As I approach the years when I may not be able to accomplish as much physically, I find that the vision for “loving the stranger in our midst” (Leviticus 19:33) continues to grow in me. Memories of past personal ministries with individuals are sustaining to me, especially those who have found flourishing ministries of their own and where the ministry vision has multiplied in their lives. Some international Christians became my lasting friends and went on eventually to become missionaries and Christian leaders. 

For example, a Christian from India, came to UW Madison to work on his PhD in Agriculture. A mutual (missionary) friend brought us together and we became good friends and prayer partners. I introduced him to a monthly dinner-plus-Bible-study for internationals. He became so excited by this approach to ministry that when he transferred to a graduate program in Virginia a few years later he began an evangelistic Bible study ministry of his own at that campus. He left there to become a college teacher, but carried with him this vision for international student outreach as well as starting a mission educational project in his home country. 

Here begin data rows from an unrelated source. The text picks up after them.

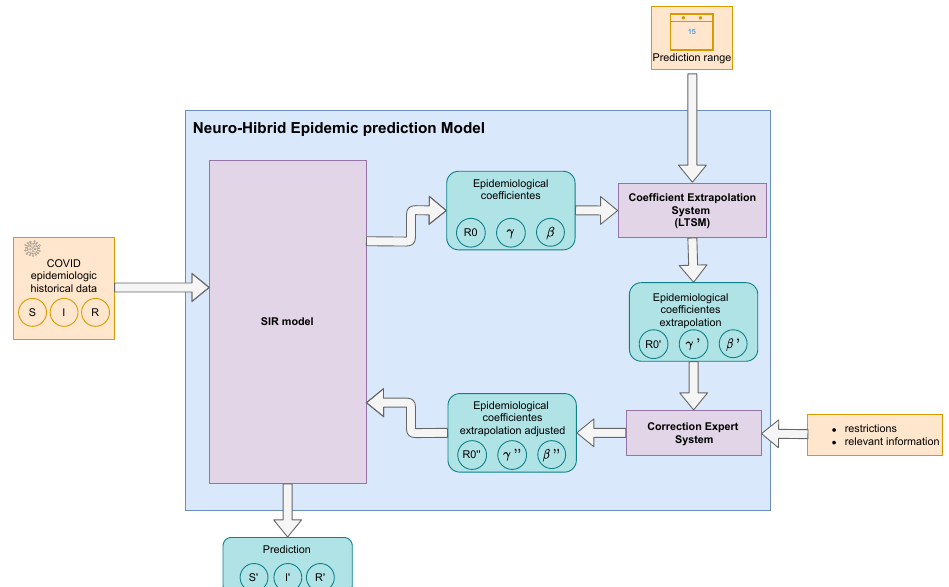
Figure 1. A historical dataset is used to calculate how COVID-19 evolves over a certain period of time and the curves S (the time-dependent susceptible population), I (the time-dependent infected population) and R (the time-dependent removed (recovered, death) population) are extracted over this period of time. These variables are used to fit an SIR model using sliding windows. The dif- ferential equations are solved using a Runge–Kutta method and the fit is performed in the sense of mean squares, thus extracting the unknown parameters of the model: β and γ , as well as the basic reproductive number R 0 , all of them being functions of time. To extrapolate these parameters to higher time values ( β (cid:48) , γ (cid:48) , R (cid:48) ), an LSTM neural network is used, the results of which are further 0 refined by using an expert system that takes into account possible future changes in the constraints imposed by the government ( β (cid:48)(cid:48) , γ (cid:48)(cid:48) , R (cid:48)(cid:48) in the diagram). Finally, by solving the SIR model again with 0 these extrapolated coefficients, the predictions in the evolution of the S (cid:48) , I (cid:48) and R (cid:48) curves are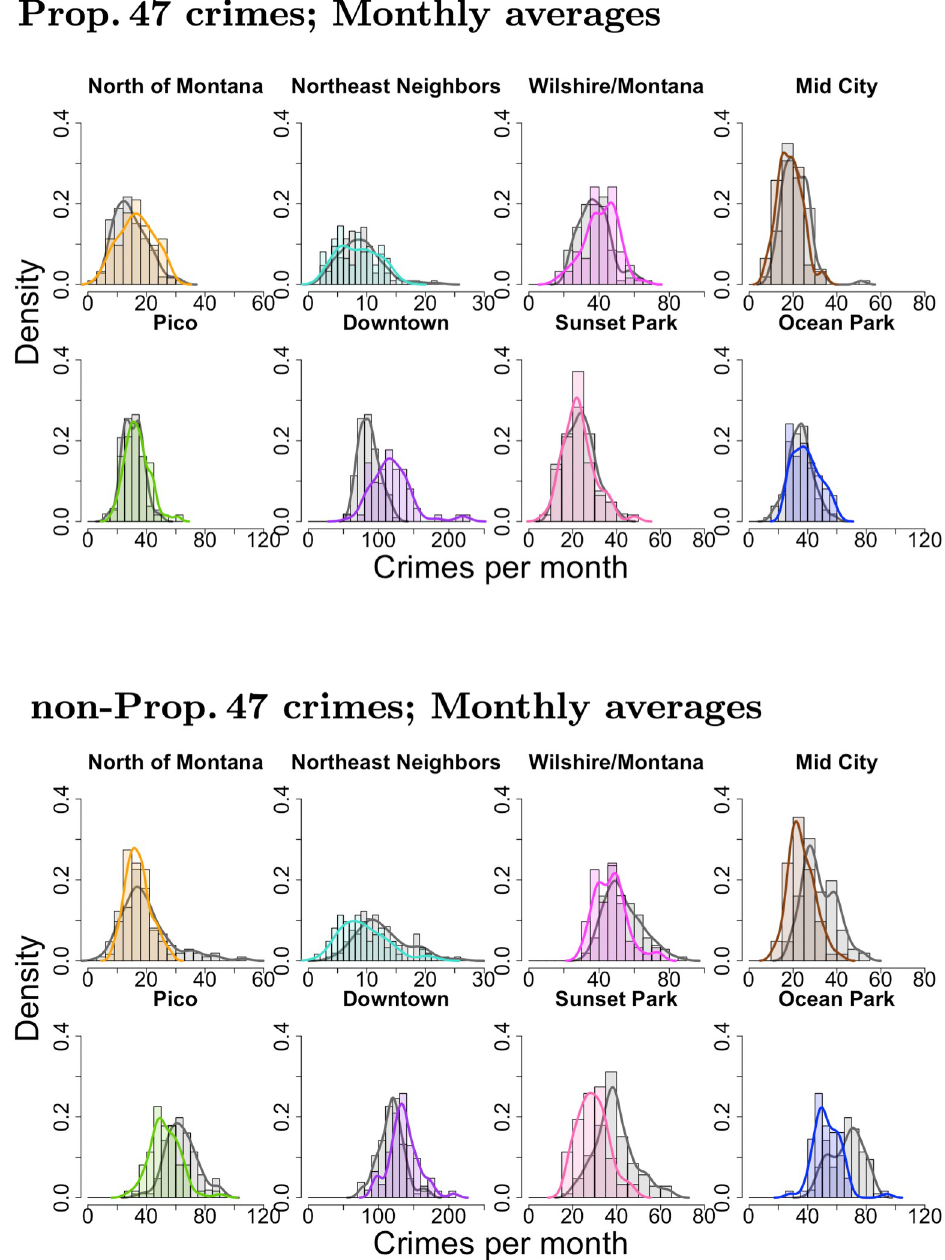
Fig 9. Neighborhood-level analysis of reported crime in Santa Monica, CA, 2006–2019. Normalized histograms and densities of Prop. 47 (top) and non-Prop. 47 (bottom) monthly crimes in the eight Santa Monica neighborhoods. The gray bars and curves represent the time period before November, 2014, and colored ones represent the period after. Table 2 provides summary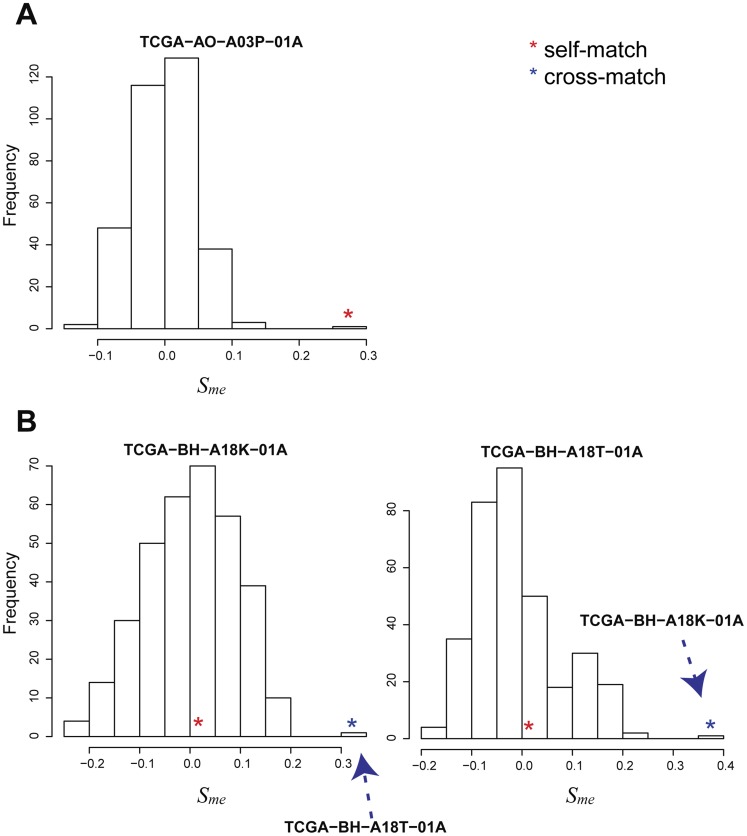
Examples of sample alignment in the TCGA BRCA data set.(A) A similarity score distribution of a correctly labeled profile. The red star indicates the similarity score between self-matched profile pairs (gene expression and methylation data profiles are labeled as pertaining to the same sample). (B) Similarity scores of self-matched pairs (red stars) between gene expression and methylation profiles for two samples are lower than the similarity scores of cross-matched pairs (blue stars).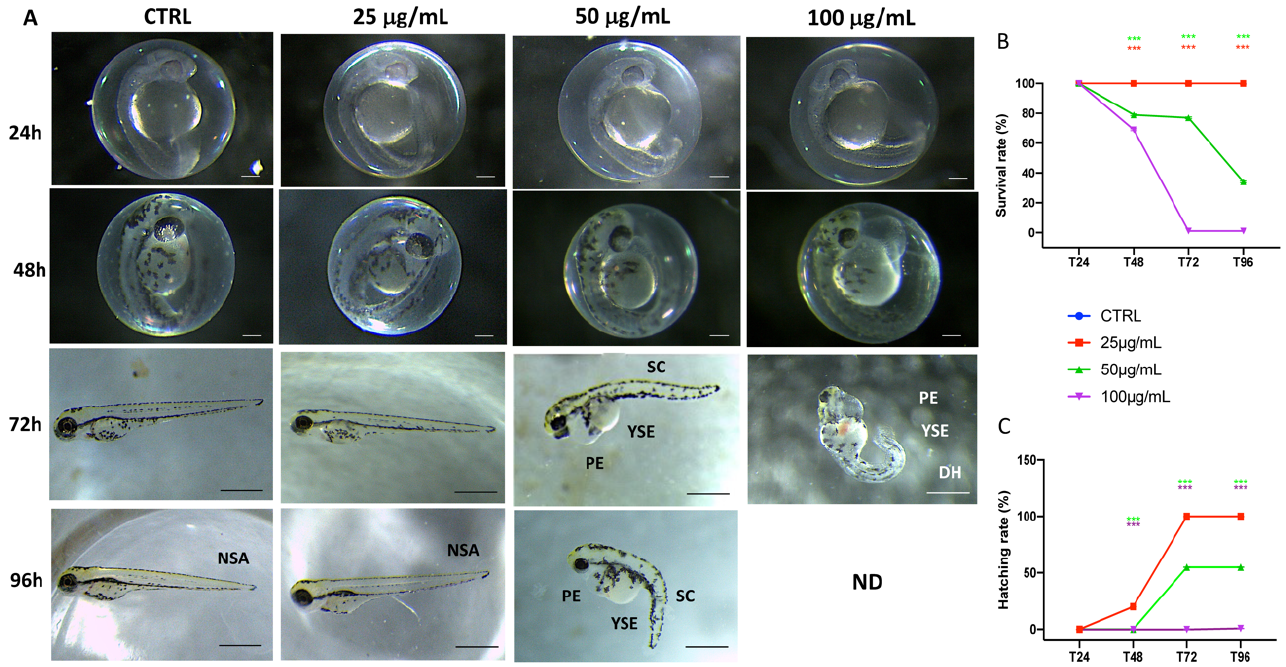
Figure 1. The morphological abnormalities in zebrafish caused by different fotemustine dose exposures ( A ), survival rate ( B ), and hatching rate ( C ). Images were taken from the lateral view under a dissecting microscope (magnification 25). Scale bar, 500 mm. PE—pericardial edema; YSE— Yolk sac edema; SC—scoliosis; DH—delayed hatching; NSA—normal spine axis. *** p < 0.001 versus CTRL.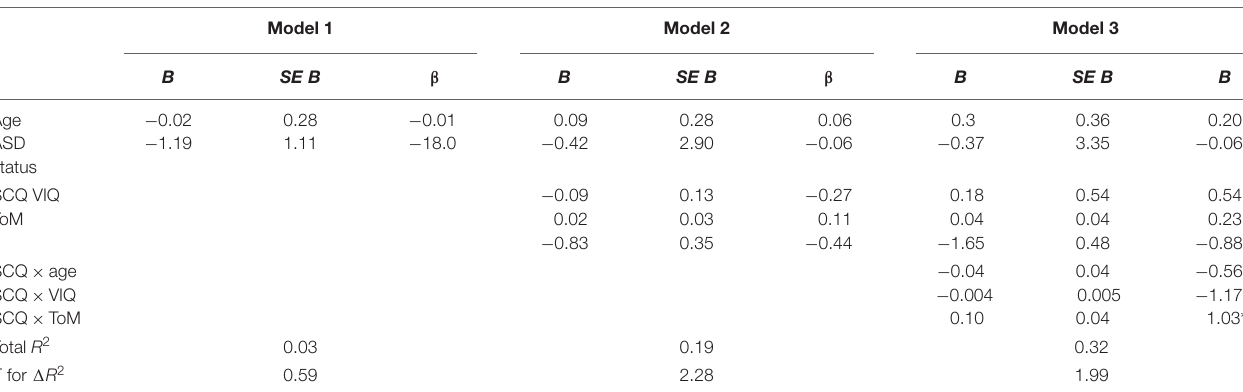
TABLE 4 | Hierarchical multiple regression predicting imaginary objects subtype of pretend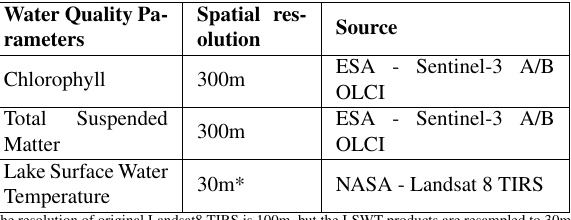
Table 1: Overview of the source data for WQP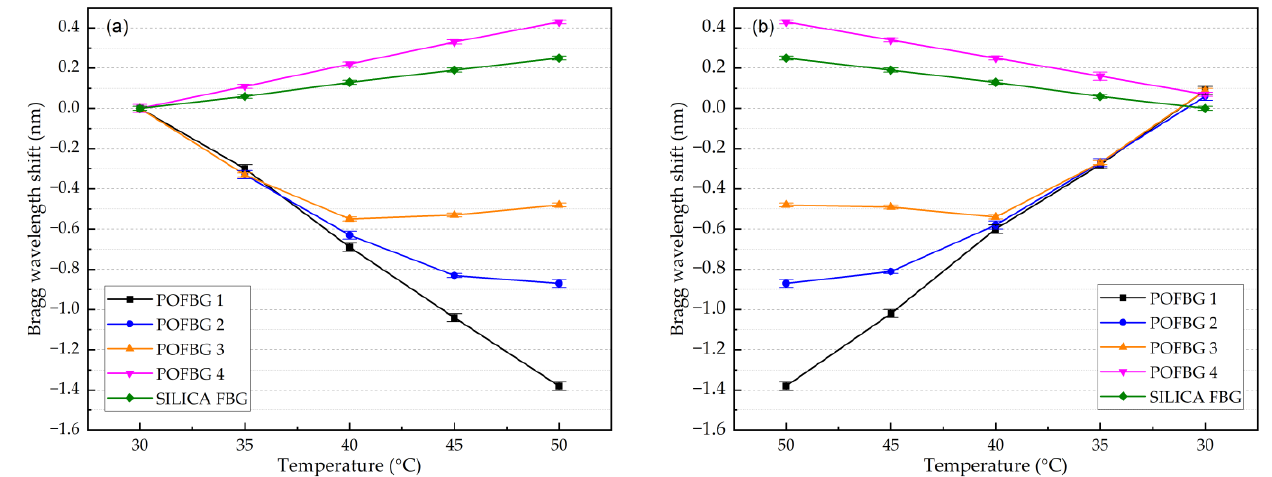
Figure 12. Temperature response of the 4 POFBG array and silica grating sensors under different pre-strain values with ( a ) increasing temperature, and ( b ) decreasing temperature.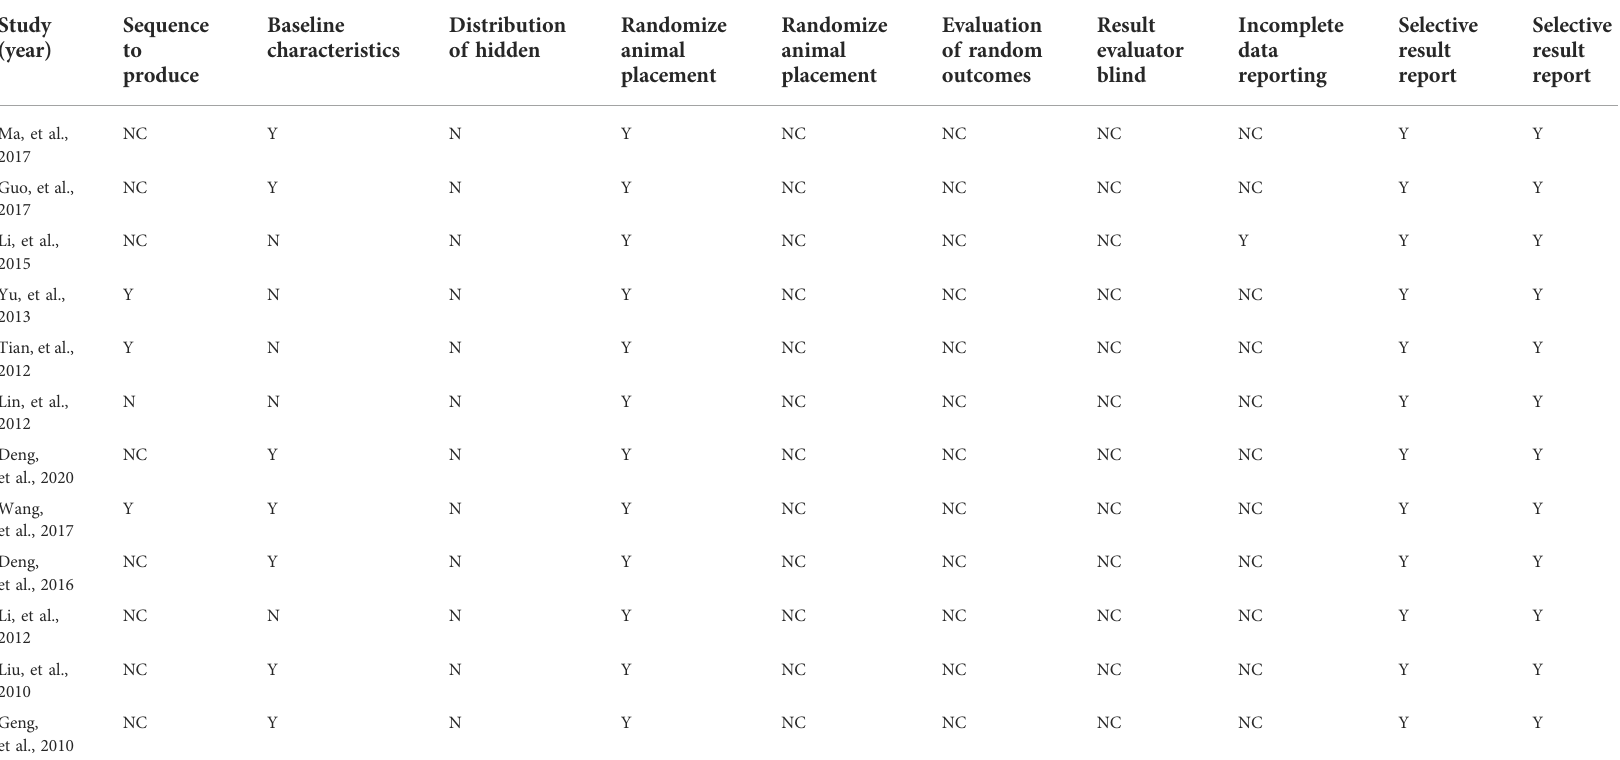
TABLE 2 Results of SYRCLE ’ s risk of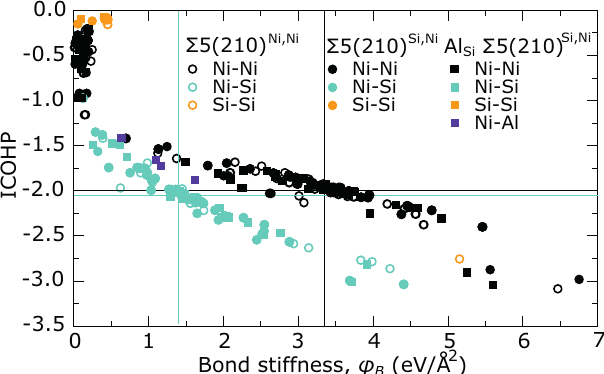
Figure 6. Integral of COHP up to the Fermi level as a function of projected force constant ϕ B (bond stiffness) for Σ 5(210) Ni,Ni GB (open circles), Σ 5(210) Si,Ni GB (full circles) and Σ 5(210) Si,Ni GB with Al (full squares). Black solid lines correspond to values for nearest neighbors Ni–Ni bond in bulk Ni 3 Si, whereas cyan solid lines represent Ni–Si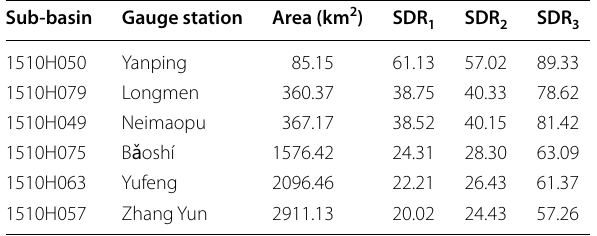
Each sub-basin represents the whole upper areas where water flows into its gauge station; SDR 1,2,3 values were obtained from the three SDR equations, respectively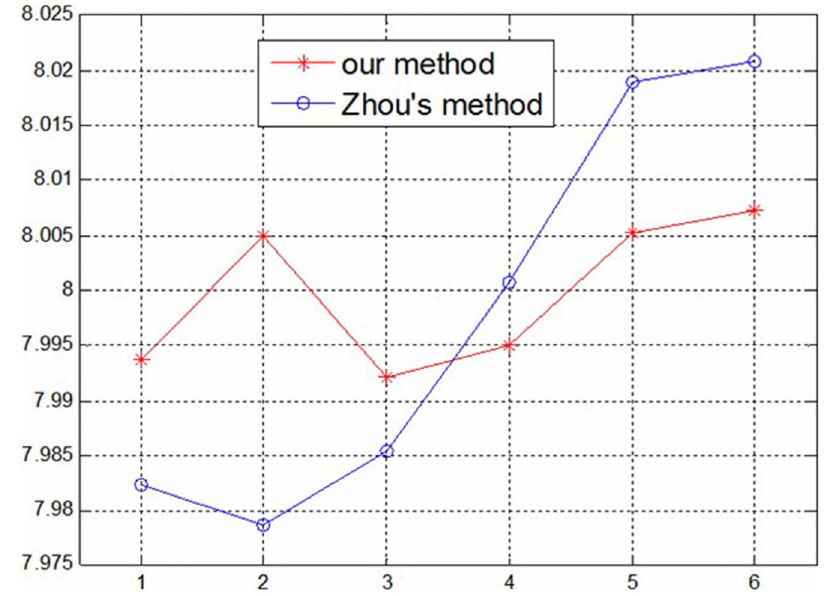
Figure 17. The measurement results of 8 mm Gauge block.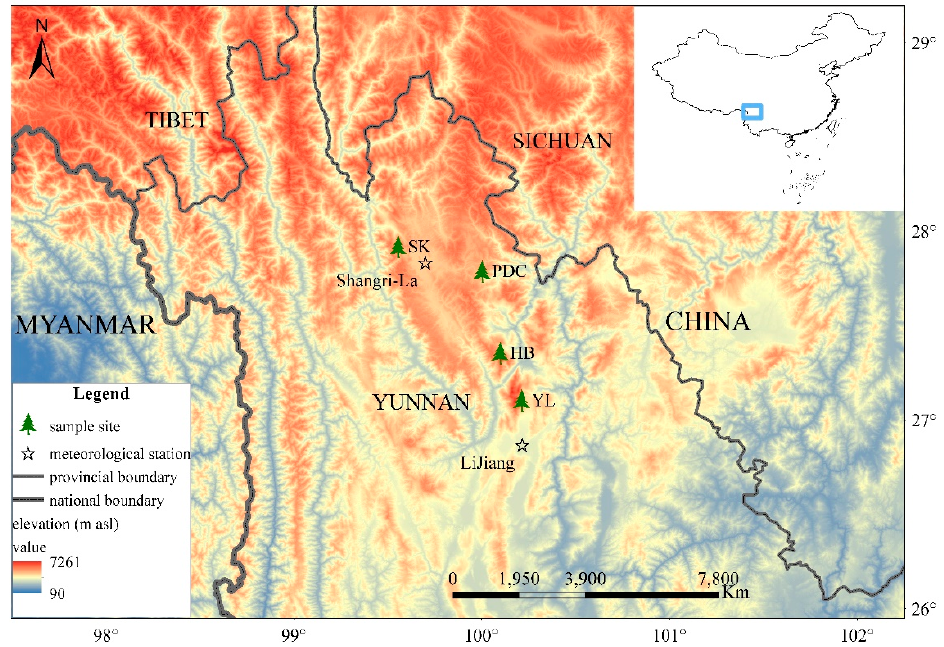
Figure 1. The location of sampling sites and meteorological stations. SK: Shika Snow Mountain; PDC: Potatso National Park; HB: Haba Snow Mountain; YL: Yulong Snow Mountain; the same below.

Again, a student from Uganda came to UW Madison for a PhD in Sociology. I met him as the leader of the African Students Christian Fellowship and we became close friends and prayer partners. At one point a few in our church helped him become reunited with his wife and family in Africa (having been forced to leave them behind for the four years of his study here). This saved him from quitting his PhD and, as it turns out, essentially salvaged a life-long career of his teaching in Africa. He secured a teaching position initially in the University of Botswana, where he also pioneered a new student ministry for the International Fellowship of Evangelical Students (IFES). He went on to teach at the University of Natal in South Africa and continues to look for ways to extend the Kingdom of God as a teacher and church leader there.

Passing the Baton

As I moved toward retirement years it became obvious that the directorship of a ministry like this needed to pass on to those who can carry it into the distant future or as long as it is needs. God has been faithful not only in giving me this opportunity to share in His work, but also in preparing others to “take the baton” and carry it to the finish. The transition of the ISM Directorship in InterVarsity took place in August 2000 when Lisa Espineli Chinn accepted the invitation to take my place. It was thrilling to see God choose a person with the precise background, gifts and preparation needed to not only carry on the ministry but move it significantly forward in the InterVarsity context. As a woman in leadership, InterVarsity immediately looked up to her as a model of women in a leadership role. As a Filipino-born American with work experience and student ministry experience in both countries she brought new credibility and sensitivity to the whole vision of cross-cultural ministry.

My hope is that in coming years, not only InterVarsity, but all of God’s people involved in higher education, will find that in “loving the stranger” on campus, they are actually not only obeying Jesus Christ but loving Him in loving the stranger. Perhaps even then it will still be a surprise to us all when we stand before the Master and he says: “I was a stranger and you welcomed me...just as you did it to one of the least of these...you did it to me” (Matthew 25:35, 40). May God give us all His grace and wisdom to form loving relationships with internationals and to introduce them into cross-cultural relationships and groups where they can see the love of Christ displayed in all its ethnic diversity and power!


Ned Hale was Director of International Student Ministry (ISM) in InterVarsity from 1981-2000. This article is a more detailed version of his plenary panel presentation made to the annual conference of the Association of Christians Ministering to Internationals (ACMI) on June 1, 2001 entitled “Appreciating our Past 20 years: God’s Sovereign Work”. (Some minor edits have been made to keep the article updated with the ministry of ISM).